Pero como el Universo es infinito y él todo es creación y morada del espíritu, por cuya acción trabajo e inteligencia se crean y se metamorfosean los mundos y los cuerpos hasta la máxima belleza, no podemos menos que exclamar también en justicia que después del espíritu, sólo el Universo es grande! Se forma así la primera y máxima trinidad que es, Eloí, Espíritu y Vida, para el Universo; o, Creador, Hombre y Mundo, para cada familia de los mundos; de cuya gran trinidad nacen todas las otras, siendo la primera que aparece la del hombre, o sea: Espíritu, Alma y Cuerpo, que todo es igual cuando por la sabiduría sabemos elevarlo hasta aquel centro escrutador donde fui auscultado y al que todos habéis de llegar, porque de él salisteis; ésa es la sentencia inexorable.

¡Hombre! ¿Porqué te arrastras por el cieno de la materia empequeñeciéndote, siendo tan grande?
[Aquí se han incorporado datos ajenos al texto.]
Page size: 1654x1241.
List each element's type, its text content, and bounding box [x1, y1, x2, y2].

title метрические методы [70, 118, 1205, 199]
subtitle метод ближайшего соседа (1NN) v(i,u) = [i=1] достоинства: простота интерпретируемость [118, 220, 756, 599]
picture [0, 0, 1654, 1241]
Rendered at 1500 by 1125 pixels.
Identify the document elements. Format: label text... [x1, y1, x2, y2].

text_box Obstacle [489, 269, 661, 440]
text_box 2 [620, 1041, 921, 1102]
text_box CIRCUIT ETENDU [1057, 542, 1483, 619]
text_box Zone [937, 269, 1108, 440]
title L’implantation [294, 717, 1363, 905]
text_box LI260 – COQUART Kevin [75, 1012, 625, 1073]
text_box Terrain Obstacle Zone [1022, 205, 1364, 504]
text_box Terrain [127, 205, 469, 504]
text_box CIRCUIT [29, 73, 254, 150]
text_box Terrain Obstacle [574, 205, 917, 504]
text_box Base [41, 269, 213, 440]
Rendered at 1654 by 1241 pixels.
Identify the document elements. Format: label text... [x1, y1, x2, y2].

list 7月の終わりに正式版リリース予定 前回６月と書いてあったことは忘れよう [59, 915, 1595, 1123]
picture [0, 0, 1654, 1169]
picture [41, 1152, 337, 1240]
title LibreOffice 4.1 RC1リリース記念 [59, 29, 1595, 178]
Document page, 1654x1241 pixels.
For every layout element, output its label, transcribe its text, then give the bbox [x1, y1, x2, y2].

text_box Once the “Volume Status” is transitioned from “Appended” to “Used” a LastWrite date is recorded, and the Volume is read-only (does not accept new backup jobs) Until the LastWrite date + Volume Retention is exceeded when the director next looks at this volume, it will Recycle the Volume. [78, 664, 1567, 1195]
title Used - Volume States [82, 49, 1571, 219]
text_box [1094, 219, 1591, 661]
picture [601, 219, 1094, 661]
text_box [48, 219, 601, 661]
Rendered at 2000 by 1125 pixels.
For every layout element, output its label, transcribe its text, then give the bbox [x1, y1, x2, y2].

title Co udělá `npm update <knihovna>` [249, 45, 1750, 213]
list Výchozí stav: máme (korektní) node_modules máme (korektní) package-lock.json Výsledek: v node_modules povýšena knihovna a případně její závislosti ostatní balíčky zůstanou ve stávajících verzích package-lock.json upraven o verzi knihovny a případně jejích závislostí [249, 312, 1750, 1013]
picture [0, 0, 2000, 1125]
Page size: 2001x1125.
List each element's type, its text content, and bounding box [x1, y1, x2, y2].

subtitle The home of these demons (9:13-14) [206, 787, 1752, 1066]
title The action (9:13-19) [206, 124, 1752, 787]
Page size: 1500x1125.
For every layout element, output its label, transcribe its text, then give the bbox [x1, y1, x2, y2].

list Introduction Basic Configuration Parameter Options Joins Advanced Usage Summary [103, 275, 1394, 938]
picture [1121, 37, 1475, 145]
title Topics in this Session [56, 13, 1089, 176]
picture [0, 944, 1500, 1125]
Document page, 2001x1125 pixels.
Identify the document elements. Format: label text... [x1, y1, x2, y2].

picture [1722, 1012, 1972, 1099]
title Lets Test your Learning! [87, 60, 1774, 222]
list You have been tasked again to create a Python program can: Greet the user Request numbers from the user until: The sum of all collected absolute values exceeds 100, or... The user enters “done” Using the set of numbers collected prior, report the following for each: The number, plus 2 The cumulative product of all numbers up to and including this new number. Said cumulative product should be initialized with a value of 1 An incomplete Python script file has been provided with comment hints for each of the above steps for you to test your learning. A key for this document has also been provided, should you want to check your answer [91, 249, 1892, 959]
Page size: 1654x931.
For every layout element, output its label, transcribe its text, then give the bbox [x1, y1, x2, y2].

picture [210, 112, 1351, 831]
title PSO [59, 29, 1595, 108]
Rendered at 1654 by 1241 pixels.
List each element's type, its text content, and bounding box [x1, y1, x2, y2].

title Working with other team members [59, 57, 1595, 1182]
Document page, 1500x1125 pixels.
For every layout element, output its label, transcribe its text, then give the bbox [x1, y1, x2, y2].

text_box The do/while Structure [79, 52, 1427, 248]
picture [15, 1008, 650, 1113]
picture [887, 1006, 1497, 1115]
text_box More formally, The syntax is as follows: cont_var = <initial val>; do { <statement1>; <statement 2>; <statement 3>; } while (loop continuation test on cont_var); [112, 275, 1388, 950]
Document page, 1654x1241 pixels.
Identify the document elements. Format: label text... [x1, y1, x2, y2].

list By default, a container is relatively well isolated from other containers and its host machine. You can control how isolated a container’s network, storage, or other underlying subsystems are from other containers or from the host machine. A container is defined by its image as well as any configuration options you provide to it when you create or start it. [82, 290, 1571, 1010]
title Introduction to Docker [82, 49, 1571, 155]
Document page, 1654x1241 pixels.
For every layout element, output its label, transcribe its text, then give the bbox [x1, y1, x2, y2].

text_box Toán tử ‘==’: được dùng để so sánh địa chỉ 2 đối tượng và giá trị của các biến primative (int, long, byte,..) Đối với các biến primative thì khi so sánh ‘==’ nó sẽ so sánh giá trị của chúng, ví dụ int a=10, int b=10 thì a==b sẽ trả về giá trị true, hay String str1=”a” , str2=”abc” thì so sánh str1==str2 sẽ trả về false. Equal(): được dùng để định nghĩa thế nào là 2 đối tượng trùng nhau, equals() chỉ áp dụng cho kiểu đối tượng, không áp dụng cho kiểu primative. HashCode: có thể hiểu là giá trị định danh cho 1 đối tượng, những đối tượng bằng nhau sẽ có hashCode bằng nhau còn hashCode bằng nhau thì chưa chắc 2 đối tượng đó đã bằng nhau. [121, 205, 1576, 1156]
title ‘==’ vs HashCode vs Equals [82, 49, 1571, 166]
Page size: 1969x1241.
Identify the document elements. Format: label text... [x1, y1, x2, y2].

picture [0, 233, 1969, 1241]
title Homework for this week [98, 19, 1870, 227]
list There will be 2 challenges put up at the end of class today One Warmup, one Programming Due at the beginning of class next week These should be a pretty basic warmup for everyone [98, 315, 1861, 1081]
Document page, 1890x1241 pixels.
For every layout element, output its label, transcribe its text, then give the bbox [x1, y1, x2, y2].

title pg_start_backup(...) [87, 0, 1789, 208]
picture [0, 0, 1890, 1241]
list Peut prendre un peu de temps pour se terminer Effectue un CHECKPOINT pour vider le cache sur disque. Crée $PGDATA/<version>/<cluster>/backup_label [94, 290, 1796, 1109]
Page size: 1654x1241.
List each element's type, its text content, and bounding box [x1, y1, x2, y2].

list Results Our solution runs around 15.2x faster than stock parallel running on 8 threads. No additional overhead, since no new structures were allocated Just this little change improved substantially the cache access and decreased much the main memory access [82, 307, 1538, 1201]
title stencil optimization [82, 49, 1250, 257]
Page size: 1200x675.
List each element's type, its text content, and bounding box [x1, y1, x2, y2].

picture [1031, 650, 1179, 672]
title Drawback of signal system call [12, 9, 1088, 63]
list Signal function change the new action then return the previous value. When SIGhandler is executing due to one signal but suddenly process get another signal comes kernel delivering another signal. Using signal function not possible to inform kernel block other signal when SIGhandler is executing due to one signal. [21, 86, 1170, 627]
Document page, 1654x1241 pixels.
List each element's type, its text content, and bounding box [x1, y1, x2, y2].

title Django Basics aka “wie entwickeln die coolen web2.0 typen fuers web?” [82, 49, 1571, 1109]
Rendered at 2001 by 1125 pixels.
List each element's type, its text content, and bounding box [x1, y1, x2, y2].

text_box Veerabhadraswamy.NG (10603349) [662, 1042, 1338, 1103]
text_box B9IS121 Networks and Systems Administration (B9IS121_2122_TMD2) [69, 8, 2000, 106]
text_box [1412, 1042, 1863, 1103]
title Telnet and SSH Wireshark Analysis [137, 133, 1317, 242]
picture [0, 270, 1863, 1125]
Levántate, yérguete, mira arriba, a tu procedencia; pero allí, sólo puedes llegar cargado de obras; mas no llevarás nada material de los mundos, pues, si no lo has espiritualizado, te será carga pesada tu apego al oro que almacenas con perjuicio de tus hermanos.

Sí; tienes derecho al usufructo de todo lo que hay en el mundo y en el Universo; pero no puedes retenerlo almacenado como propiedad, porque es producto común; retenerlo es faltar a la ley común; y si hasta hoy te fue tolerable por la ignorancia, hoy se te dice en verdad de verdad. No te es lícito que cometas injusticia a sabiendas y te pones obstáculos para llegar adonde al fin llegarás; pero tu tardanza te hará sufrir por ti y por los que haces sufrir.